[[ TASK INPUTS open ]]
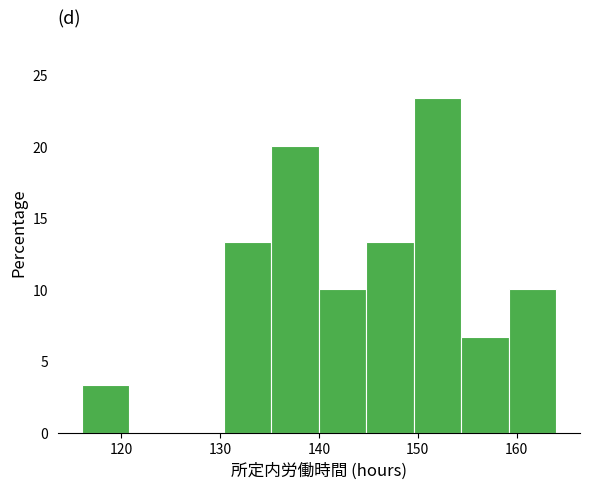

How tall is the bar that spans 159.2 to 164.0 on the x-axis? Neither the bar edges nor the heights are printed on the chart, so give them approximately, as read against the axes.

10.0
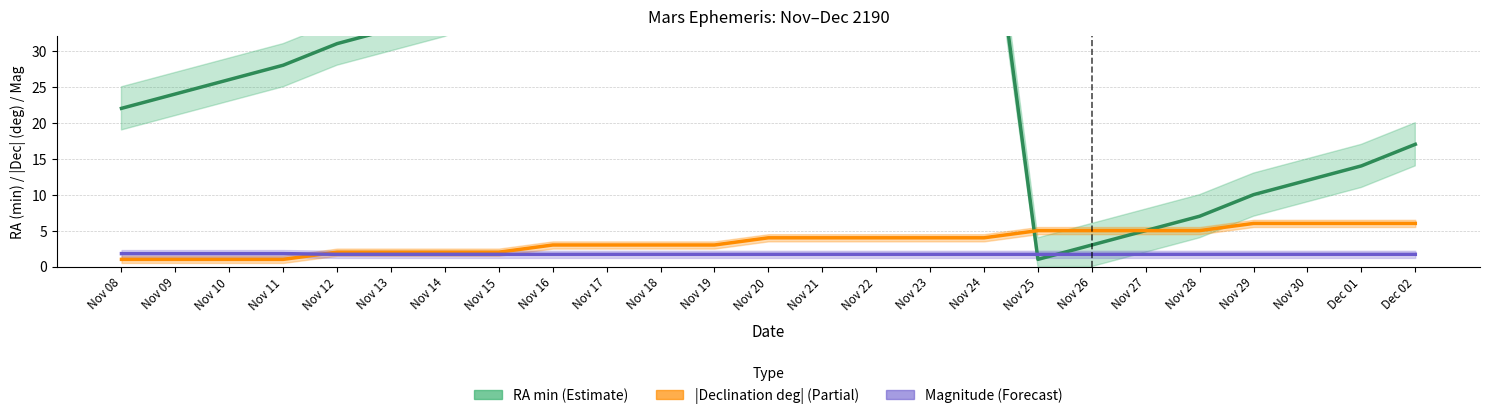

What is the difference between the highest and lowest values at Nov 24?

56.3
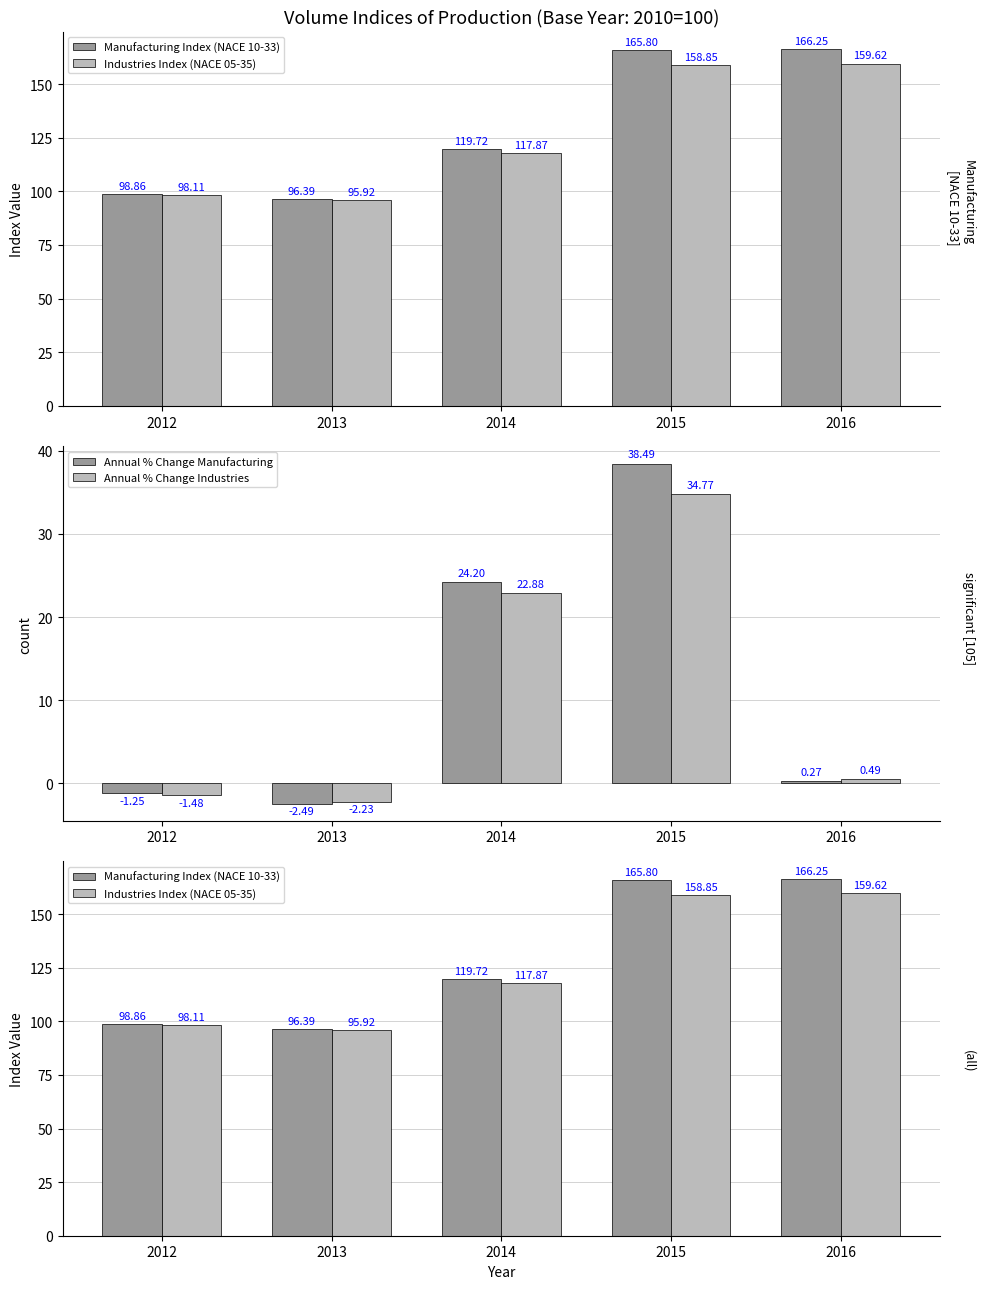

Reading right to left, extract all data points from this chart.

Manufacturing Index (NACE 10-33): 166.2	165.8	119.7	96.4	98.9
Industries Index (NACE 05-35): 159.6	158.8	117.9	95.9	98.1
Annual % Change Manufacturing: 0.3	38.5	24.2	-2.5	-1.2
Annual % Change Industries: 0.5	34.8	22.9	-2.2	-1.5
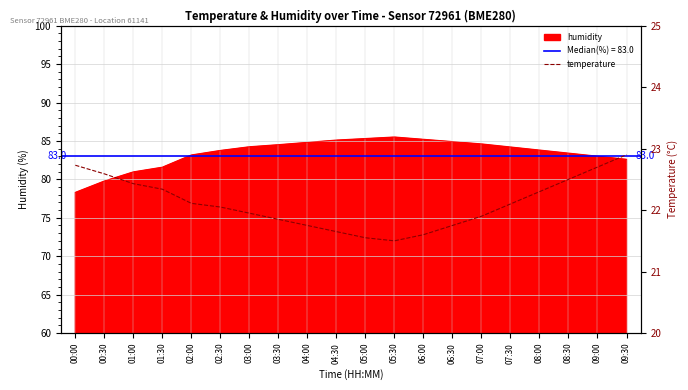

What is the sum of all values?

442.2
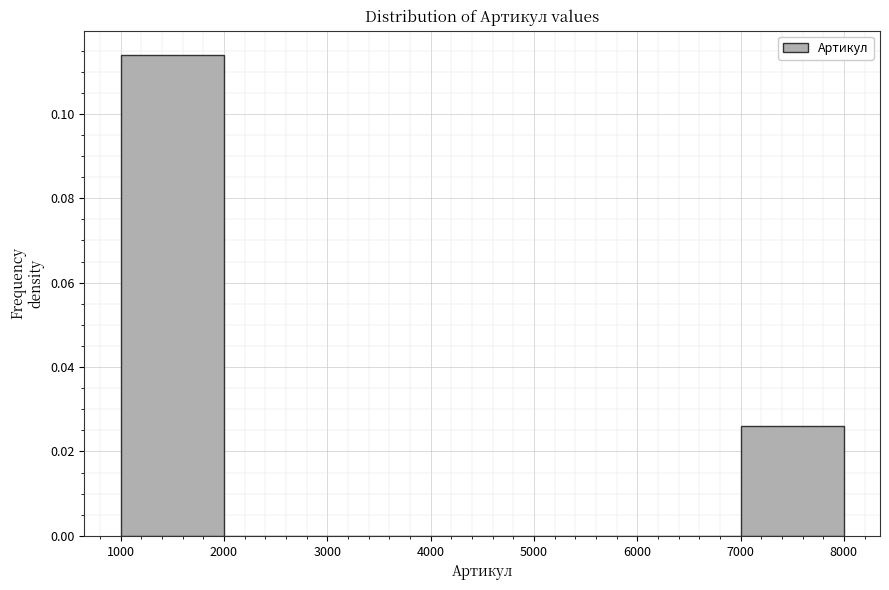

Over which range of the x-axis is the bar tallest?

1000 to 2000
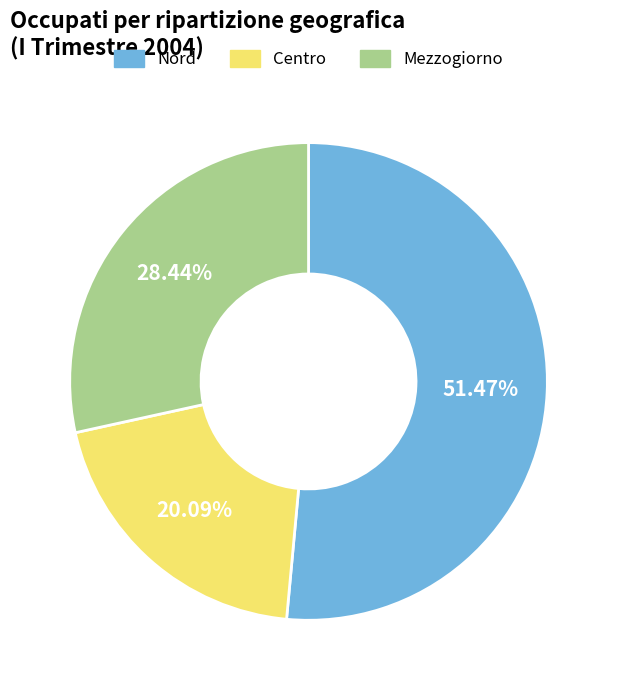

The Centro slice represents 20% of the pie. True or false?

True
[[ TASK INPUTS closed ]]
**REQUEST:** Copy out all of the data above word for word, leaving out the pictures.

**RESPONSE FOR THIS EXERCISE:**
How tall is the bar that spans 159.2 to 164.0 on the x-axis? Neither the bar edges nor the heights are printed on the chart, so give them approximately, as read against the axes.

10.0

What is the difference between the highest and lowest values at Nov 24?

56.3

Reading right to left, extract all data points from this chart.

Manufacturing Index (NACE 10-33): 166.2	165.8	119.7	96.4	98.9
Industries Index (NACE 05-35): 159.6	158.8	117.9	95.9	98.1
Annual % Change Manufacturing: 0.3	38.5	24.2	-2.5	-1.2
Annual % Change Industries: 0.5	34.8	22.9	-2.2	-1.5

What is the sum of all values?

442.2

Over which range of the x-axis is the bar tallest?

1000 to 2000

The Centro slice represents 20% of the pie. True or false?

True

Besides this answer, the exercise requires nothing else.